§ **Activity**: Below are entries to reproduce exactly, apart from their pictures.

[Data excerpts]
====
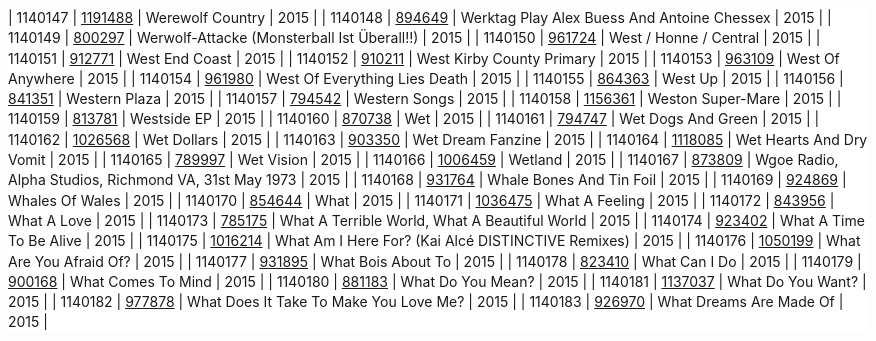 | 1140147 | [1191488](https://www.discogs.com/master/1191488) | Werewolf Country | 2015 |
| 1140148 | [894649](https://www.discogs.com/master/894649) | Werktag Play Alex Buess And Antoine Chessex | 2015 |
| 1140149 | [800297](https://www.discogs.com/master/800297) | Werwolf-Attacke (Monsterball Ist Überall!!) | 2015 |
| 1140150 | [961724](https://www.discogs.com/master/961724) | West / Honne / Central | 2015 |
| 1140151 | [912771](https://www.discogs.com/master/912771) | West End Coast | 2015 |
| 1140152 | [910211](https://www.discogs.com/master/910211) | West Kirby County Primary | 2015 |
| 1140153 | [963109](https://www.discogs.com/master/963109) | West Of Anywhere | 2015 |
| 1140154 | [961980](https://www.discogs.com/master/961980) | West Of Everything Lies Death | 2015 |
| 1140155 | [864363](https://www.discogs.com/master/864363) | West Up | 2015 |
| 1140156 | [841351](https://www.discogs.com/master/841351) | Western Plaza | 2015 |
| 1140157 | [794542](https://www.discogs.com/master/794542) | Western Songs | 2015 |
| 1140158 | [1156361](https://www.discogs.com/master/1156361) | Weston Super-Mare | 2015 |
| 1140159 | [813781](https://www.discogs.com/master/813781) | Westside EP | 2015 |
| 1140160 | [870738](https://www.discogs.com/master/870738) | Wet | 2015 |
| 1140161 | [794747](https://www.discogs.com/master/794747) | Wet Dogs And Green | 2015 |
| 1140162 | [1026568](https://www.discogs.com/master/1026568) | Wet Dollars | 2015 |
| 1140163 | [903350](https://www.discogs.com/master/903350) | Wet Dream Fanzine | 2015 |
| 1140164 | [1118085](https://www.discogs.com/master/1118085) | Wet Hearts And Dry Vomit | 2015 |
| 1140165 | [789997](https://www.discogs.com/master/789997) | Wet Vision | 2015 |
| 1140166 | [1006459](https://www.discogs.com/master/1006459) | Wetland | 2015 |
| 1140167 | [873809](https://www.discogs.com/master/873809) | Wgoe Radio, Alpha Studios, Richmond VA, 31st May 1973 | 2015 |
| 1140168 | [931764](https://www.discogs.com/master/931764) | Whale Bones And Tin Foil | 2015 |
| 1140169 | [924869](https://www.discogs.com/master/924869) | Whales Of Wales | 2015 |
| 1140170 | [854644](https://www.discogs.com/master/854644) | What | 2015 |
| 1140171 | [1036475](https://www.discogs.com/master/1036475) | What A Feeling | 2015 |
| 1140172 | [843956](https://www.discogs.com/master/843956) | What A Love | 2015 |
| 1140173 | [785175](https://www.discogs.com/master/785175) | What A Terrible World, What A Beautiful World | 2015 |
| 1140174 | [923402](https://www.discogs.com/master/923402) | What A Time To Be Alive | 2015 |
| 1140175 | [1016214](https://www.discogs.com/master/1016214) | What Am I Here For? (Kai Alcé DISTINCTIVE Remixes) | 2015 |
| 1140176 | [1050199](https://www.discogs.com/master/1050199) | What Are You Afraid Of? | 2015 |
| 1140177 | [931895](https://www.discogs.com/master/931895) | What Bois About To | 2015 |
| 1140178 | [823410](https://www.discogs.com/master/823410) | What Can I Do | 2015 |
| 1140179 | [900168](https://www.discogs.com/master/900168) | What Comes To Mind | 2015 |
| 1140180 | [881183](https://www.discogs.com/master/881183) | What Do You Mean? | 2015 |
| 1140181 | [1137037](https://www.discogs.com/master/1137037) | What Do You Want? | 2015 |
| 1140182 | [977878](https://www.discogs.com/master/977878) | What Does It Take To Make You Love Me? | 2015 |
| 1140183 | [926970](https://www.discogs.com/master/926970) | What Dreams Are Made Of | 2015 |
====
§ **Result of the exercise**:
 | 1140147 | [1191488](https://www.discogs.com/master/1191488) | Werewolf Country | 2015 |
| 1140148 | [894649](https://www.discogs.com/master/894649) | Werktag Play Alex Buess And Antoine Chessex | 2015 |
| 1140149 | [800297](https://www.discogs.com/master/800297) | Werwolf-Attacke (Monsterball Ist Überall!!) | 2015 |
| 1140150 | [961724](https://www.discogs.com/master/961724) | West / Honne / Central | 2015 |
| 1140151 | [912771](https://www.discogs.com/master/912771) | West End Coast | 2015 |
| 1140152 | [910211](https://www.discogs.com/master/910211) | West Kirby County Primary | 2015 |
| 1140153 | [963109](https://www.discogs.com/master/963109) | West Of Anywhere | 2015 |
| 1140154 | [961980](https://www.discogs.com/master/961980) | West Of Everything Lies Death | 2015 |
| 1140155 | [864363](https://www.discogs.com/master/864363) | West Up | 2015 |
| 1140156 | [841351](https://www.discogs.com/master/841351) | Western Plaza | 2015 |
| 1140157 | [794542](https://www.discogs.com/master/794542) | Western Songs | 2015 |
| 1140158 | [1156361](https://www.discogs.com/master/1156361) | Weston Super-Mare | 2015 |
| 1140159 | [813781](https://www.discogs.com/master/813781) | Westside EP | 2015 |
| 1140160 | [870738](https://www.discogs.com/master/870738) | Wet | 2015 |
| 1140161 | [794747](https://www.discogs.com/master/794747) | Wet Dogs And Green | 2015 |
| 1140162 | [1026568](https://www.discogs.com/master/1026568) | Wet Dollars | 2015 |
| 1140163 | [903350](https://www.discogs.com/master/903350) | Wet Dream Fanzine | 2015 |
| 1140164 | [1118085](https://www.discogs.com/master/1118085) | Wet Hearts And Dry Vomit | 2015 |
| 1140165 | [789997](https://www.discogs.com/master/789997) | Wet Vision | 2015 |
| 1140166 | [1006459](https://www.discogs.com/master/1006459) | Wetland | 2015 |
| 1140167 | [873809](https://www.discogs.com/master/873809) | Wgoe Radio, Alpha Studios, Richmond VA, 31st May 1973 | 2015 |
| 1140168 | [931764](https://www.discogs.com/master/931764) | Whale Bones And Tin Foil | 2015 |
| 1140169 | [924869](https://www.discogs.com/master/924869) | Whales Of Wales | 2015 |
| 1140170 | [854644](https://www.discogs.com/master/854644) | What | 2015 |
| 1140171 | [1036475](https://www.discogs.com/master/1036475) | What A Feeling | 2015 |
| 1140172 | [843956](https://www.discogs.com/master/843956) | What A Love | 2015 |
| 1140173 | [785175](https://www.discogs.com/master/785175) | What A Terrible World, What A Beautiful World | 2015 |
| 1140174 | [923402](https://www.discogs.com/master/923402) | What A Time To Be Alive | 2015 |
| 1140175 | [1016214](https://www.discogs.com/master/1016214) | What Am I Here For? (Kai Alcé DISTINCTIVE Remixes) | 2015 |
| 1140176 | [1050199](https://www.discogs.com/master/1050199) | What Are You Afraid Of? | 2015 |
| 1140177 | [931895](https://www.discogs.com/master/931895) | What Bois About To | 2015 |
| 1140178 | [823410](https://www.discogs.com/master/823410) | What Can I Do | 2015 |
| 1140179 | [900168](https://www.discogs.com/master/900168) | What Comes To Mind | 2015 |
| 1140180 | [881183](https://www.discogs.com/master/881183) | What Do You Mean? | 2015 |
| 1140181 | [1137037](https://www.discogs.com/master/1137037) | What Do You Want? | 2015 |
| 1140182 | [977878](https://www.discogs.com/master/977878) | What Does It Take To Make You Love Me? | 2015 |
| 1140183 | [926970](https://www.discogs.com/master/926970) | What Dreams Are Made Of | 2015 |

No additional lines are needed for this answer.